Anyone ever seen somthing like this? does it seem like an ok deal?


----------



## Hacksaw (Jul 13, 2008)

I think you can do a whole lot better for a whole lot less. That saw is going to need a lot of work and potentially a lot of replacment parts.


----------



## jeffreythree (Jan 9, 2008)

It could be an awesome machine, if ... it is not 3 phase, you have 3 phase power, or you have an extra 1 phase motor. If the arbor bearings are not shot, I am pretty sure there is not much literature and no parts available for that thing. If you are willing to work with the 3/4" arbor, blades will be more $ and a little harder to find. Here is some info: http://www.owwm.com/mfgIndex/detail.aspx?id=240 . A Delta 12/14 can be had for a similar price, if you are really looking for something that big. Weight on that thing is 430 lbs without the motor , and was available with a 6HP gas engine.


----------



## TexasTimbers (Oct 17, 2006)

It's probably ready to cut wood right now. It is also probably worth every penny, but you can find old iron like that for less. The most deceiving thing about old iron is how bad they usually look. that saw will probably outcut any $2000-$3000 lighter weight saw you would buy today, but it just looks like heck. 

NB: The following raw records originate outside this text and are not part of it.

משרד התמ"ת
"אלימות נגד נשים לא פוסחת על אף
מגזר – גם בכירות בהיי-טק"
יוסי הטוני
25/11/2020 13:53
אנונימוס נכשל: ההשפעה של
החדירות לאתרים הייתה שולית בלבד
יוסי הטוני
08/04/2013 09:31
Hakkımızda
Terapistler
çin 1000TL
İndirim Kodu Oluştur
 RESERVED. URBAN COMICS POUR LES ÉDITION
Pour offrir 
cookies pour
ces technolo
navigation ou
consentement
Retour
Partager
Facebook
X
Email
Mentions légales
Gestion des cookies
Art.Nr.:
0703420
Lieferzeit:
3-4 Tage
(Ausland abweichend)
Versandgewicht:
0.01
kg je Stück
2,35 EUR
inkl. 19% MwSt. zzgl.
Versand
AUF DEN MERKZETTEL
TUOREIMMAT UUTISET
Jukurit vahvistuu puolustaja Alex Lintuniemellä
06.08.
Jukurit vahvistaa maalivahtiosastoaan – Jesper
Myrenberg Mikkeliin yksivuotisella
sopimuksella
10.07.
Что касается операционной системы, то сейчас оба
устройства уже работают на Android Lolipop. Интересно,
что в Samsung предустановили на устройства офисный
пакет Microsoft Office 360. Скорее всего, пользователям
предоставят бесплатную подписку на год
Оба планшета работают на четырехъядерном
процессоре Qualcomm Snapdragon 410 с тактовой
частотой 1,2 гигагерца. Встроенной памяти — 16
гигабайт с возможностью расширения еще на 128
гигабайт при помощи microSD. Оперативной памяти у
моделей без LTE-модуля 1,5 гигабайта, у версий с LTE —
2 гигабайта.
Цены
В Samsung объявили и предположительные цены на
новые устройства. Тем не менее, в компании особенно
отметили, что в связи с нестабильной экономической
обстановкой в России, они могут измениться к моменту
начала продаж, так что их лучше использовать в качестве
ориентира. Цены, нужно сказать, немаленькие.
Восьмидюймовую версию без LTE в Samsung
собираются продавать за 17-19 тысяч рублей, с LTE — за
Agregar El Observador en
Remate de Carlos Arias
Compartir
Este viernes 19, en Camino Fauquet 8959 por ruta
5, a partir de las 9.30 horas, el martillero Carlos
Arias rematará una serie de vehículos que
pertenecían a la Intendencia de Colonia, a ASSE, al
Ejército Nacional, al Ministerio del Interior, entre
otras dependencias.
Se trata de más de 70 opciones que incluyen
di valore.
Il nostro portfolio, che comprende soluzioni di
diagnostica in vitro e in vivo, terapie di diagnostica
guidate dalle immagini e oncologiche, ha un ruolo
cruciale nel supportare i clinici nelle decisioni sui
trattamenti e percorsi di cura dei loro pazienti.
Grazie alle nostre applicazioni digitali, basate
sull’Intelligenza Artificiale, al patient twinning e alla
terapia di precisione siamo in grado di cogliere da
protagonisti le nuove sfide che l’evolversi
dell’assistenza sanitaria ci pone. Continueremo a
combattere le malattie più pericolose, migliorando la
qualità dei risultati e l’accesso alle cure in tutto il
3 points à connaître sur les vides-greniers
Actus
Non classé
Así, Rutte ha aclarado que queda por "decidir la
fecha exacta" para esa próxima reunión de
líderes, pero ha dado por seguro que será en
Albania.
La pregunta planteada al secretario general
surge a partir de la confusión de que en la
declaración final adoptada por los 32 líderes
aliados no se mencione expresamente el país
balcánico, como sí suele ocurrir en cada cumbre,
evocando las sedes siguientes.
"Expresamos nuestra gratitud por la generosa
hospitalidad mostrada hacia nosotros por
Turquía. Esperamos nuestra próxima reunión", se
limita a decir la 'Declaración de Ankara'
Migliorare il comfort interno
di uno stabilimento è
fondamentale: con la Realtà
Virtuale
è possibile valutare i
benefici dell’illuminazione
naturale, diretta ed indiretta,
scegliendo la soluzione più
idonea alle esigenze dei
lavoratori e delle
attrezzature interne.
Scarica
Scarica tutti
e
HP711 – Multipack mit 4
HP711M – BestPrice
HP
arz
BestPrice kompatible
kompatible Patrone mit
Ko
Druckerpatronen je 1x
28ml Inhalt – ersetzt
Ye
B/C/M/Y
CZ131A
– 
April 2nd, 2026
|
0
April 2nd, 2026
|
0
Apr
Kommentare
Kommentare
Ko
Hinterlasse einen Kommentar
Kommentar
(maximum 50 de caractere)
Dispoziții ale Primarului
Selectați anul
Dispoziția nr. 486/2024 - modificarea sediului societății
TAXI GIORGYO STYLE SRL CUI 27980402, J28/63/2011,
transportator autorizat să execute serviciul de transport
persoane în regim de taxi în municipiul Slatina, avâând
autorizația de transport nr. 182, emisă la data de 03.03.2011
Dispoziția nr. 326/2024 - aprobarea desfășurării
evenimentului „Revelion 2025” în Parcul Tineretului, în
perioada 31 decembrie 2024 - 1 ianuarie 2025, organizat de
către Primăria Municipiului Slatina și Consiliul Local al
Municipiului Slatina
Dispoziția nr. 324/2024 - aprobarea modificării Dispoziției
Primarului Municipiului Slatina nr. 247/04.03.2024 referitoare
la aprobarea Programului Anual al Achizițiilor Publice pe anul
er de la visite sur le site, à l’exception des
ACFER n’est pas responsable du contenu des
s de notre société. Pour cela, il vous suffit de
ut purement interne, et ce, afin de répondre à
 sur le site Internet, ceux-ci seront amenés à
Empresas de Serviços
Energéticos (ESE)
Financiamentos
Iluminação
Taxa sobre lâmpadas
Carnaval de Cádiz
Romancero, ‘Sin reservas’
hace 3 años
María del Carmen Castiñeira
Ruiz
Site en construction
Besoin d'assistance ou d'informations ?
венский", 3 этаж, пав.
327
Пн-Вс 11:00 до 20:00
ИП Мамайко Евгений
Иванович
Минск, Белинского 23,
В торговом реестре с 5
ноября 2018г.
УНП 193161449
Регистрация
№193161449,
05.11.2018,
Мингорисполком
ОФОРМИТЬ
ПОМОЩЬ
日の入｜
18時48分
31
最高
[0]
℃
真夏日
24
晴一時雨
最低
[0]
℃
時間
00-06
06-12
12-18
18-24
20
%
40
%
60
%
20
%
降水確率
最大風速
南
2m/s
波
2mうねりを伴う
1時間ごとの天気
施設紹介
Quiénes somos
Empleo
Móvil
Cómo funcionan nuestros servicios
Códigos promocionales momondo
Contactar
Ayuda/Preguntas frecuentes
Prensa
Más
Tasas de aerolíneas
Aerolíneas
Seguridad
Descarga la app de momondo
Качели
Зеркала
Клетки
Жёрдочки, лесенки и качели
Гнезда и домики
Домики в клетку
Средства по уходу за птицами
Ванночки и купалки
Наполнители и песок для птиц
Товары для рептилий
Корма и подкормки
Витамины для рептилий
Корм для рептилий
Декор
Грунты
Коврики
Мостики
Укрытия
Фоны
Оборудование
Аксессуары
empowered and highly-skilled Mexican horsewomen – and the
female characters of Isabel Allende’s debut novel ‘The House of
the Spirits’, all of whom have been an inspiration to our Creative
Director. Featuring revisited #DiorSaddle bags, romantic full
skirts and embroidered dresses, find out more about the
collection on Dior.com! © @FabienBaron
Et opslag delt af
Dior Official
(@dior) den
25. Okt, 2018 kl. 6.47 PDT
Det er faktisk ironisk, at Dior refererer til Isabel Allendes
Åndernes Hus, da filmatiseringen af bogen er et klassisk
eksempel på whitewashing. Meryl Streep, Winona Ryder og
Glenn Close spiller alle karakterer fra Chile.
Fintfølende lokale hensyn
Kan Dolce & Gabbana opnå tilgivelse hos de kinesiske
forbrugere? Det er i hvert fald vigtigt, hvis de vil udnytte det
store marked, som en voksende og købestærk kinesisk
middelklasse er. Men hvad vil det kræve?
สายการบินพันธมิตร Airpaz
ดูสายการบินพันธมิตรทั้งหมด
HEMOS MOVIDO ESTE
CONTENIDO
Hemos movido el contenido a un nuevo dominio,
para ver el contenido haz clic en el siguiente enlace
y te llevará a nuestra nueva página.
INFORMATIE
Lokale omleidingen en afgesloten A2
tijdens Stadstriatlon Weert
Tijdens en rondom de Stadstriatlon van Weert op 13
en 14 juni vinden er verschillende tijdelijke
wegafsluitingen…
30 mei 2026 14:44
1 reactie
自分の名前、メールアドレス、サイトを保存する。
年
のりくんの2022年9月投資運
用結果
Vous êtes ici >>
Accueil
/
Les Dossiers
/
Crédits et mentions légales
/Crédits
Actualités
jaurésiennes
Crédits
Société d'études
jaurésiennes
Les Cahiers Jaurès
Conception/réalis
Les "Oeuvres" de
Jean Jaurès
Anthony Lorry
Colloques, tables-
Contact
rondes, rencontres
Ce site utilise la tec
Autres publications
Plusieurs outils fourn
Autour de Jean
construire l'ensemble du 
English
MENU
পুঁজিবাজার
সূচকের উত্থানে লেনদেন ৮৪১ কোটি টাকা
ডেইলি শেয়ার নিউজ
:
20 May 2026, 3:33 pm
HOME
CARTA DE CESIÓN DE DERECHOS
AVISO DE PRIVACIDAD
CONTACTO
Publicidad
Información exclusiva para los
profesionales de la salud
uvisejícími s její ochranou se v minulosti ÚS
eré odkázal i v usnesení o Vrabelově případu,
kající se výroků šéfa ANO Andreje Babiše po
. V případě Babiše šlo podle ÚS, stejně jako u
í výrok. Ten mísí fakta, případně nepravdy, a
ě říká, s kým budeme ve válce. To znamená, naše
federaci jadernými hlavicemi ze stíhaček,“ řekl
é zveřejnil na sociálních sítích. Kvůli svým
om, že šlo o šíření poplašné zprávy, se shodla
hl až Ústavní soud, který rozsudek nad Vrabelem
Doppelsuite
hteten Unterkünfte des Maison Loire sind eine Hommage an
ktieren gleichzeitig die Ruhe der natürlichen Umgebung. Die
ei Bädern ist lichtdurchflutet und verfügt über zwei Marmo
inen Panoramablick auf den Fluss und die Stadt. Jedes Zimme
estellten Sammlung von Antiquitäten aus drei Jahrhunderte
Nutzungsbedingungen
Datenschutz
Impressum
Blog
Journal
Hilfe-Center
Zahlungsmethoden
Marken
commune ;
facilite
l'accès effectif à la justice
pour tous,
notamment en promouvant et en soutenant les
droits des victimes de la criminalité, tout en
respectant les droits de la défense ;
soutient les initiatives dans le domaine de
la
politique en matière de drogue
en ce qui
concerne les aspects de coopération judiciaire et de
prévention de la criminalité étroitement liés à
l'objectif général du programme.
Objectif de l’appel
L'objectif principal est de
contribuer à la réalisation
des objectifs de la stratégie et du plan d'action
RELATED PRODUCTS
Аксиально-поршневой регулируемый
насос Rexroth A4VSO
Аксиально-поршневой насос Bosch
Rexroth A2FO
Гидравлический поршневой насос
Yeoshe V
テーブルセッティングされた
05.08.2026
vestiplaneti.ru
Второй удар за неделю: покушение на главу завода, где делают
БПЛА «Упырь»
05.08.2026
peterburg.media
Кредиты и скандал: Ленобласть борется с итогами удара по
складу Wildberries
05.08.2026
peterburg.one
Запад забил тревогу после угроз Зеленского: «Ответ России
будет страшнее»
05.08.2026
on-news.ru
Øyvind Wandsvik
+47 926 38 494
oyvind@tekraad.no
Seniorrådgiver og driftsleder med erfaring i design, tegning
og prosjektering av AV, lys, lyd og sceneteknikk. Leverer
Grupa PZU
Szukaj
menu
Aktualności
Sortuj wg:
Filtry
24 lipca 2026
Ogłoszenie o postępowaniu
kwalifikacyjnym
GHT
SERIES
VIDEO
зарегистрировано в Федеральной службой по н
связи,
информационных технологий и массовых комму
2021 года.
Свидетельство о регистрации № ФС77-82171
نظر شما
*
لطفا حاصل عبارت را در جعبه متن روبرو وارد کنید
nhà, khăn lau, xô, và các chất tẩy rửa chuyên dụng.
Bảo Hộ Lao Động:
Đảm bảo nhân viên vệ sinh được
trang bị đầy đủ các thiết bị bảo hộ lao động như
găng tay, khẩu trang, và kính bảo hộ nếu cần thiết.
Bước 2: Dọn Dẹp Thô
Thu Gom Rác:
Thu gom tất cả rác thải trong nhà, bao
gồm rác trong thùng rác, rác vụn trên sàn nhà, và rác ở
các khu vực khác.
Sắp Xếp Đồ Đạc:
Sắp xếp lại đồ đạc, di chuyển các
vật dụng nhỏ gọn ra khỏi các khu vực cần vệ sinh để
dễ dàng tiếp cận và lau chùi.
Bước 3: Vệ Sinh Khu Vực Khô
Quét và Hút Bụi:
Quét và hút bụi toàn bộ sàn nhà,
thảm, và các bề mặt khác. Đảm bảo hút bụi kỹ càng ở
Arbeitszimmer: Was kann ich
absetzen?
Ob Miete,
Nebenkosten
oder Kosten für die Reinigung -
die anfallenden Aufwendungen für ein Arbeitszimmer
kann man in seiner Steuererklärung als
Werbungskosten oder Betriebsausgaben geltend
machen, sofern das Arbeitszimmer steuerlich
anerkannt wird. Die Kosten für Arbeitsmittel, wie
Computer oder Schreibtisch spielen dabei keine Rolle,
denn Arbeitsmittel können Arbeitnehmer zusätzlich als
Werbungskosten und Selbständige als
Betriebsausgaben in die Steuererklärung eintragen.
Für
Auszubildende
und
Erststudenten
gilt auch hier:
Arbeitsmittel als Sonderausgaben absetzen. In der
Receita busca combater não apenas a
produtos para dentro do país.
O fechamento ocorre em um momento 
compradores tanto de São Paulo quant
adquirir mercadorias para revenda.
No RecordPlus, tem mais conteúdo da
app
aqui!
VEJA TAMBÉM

I wouldn't buy it sight unseen off ebay though. I bought my old Oliver sight unseen, but I was able to call the Instructor of the woodshop (Tennessee Tech) that was auctioning it off and talk to him for 20 minutes; the instructor had an emotional attchment to the saw and wanted it to go to a good home. I knew what I was bidding on. Ebay is a different story. You are rolling the dice there. 

I would pass, even though you are probably passing up a real sweet saw.


----------



## chevyll_1967 (Aug 7, 2008)

yeah for sure looks like pre wwII unit :laughing: sorry couldnt help it reminds me of some machinery I used to work with as a toolmaker yrs ago.Definetly get closer look and listen to it run, before you purchase it.


----------



## John in Tennessee (Jun 11, 2008)

Run away very fast.... HD has some sales.. Work Shop tools has some great deals. 
Not to mention it would cost a fortune to ship it. Then again if your 5 miles away it not worth the gas.


----------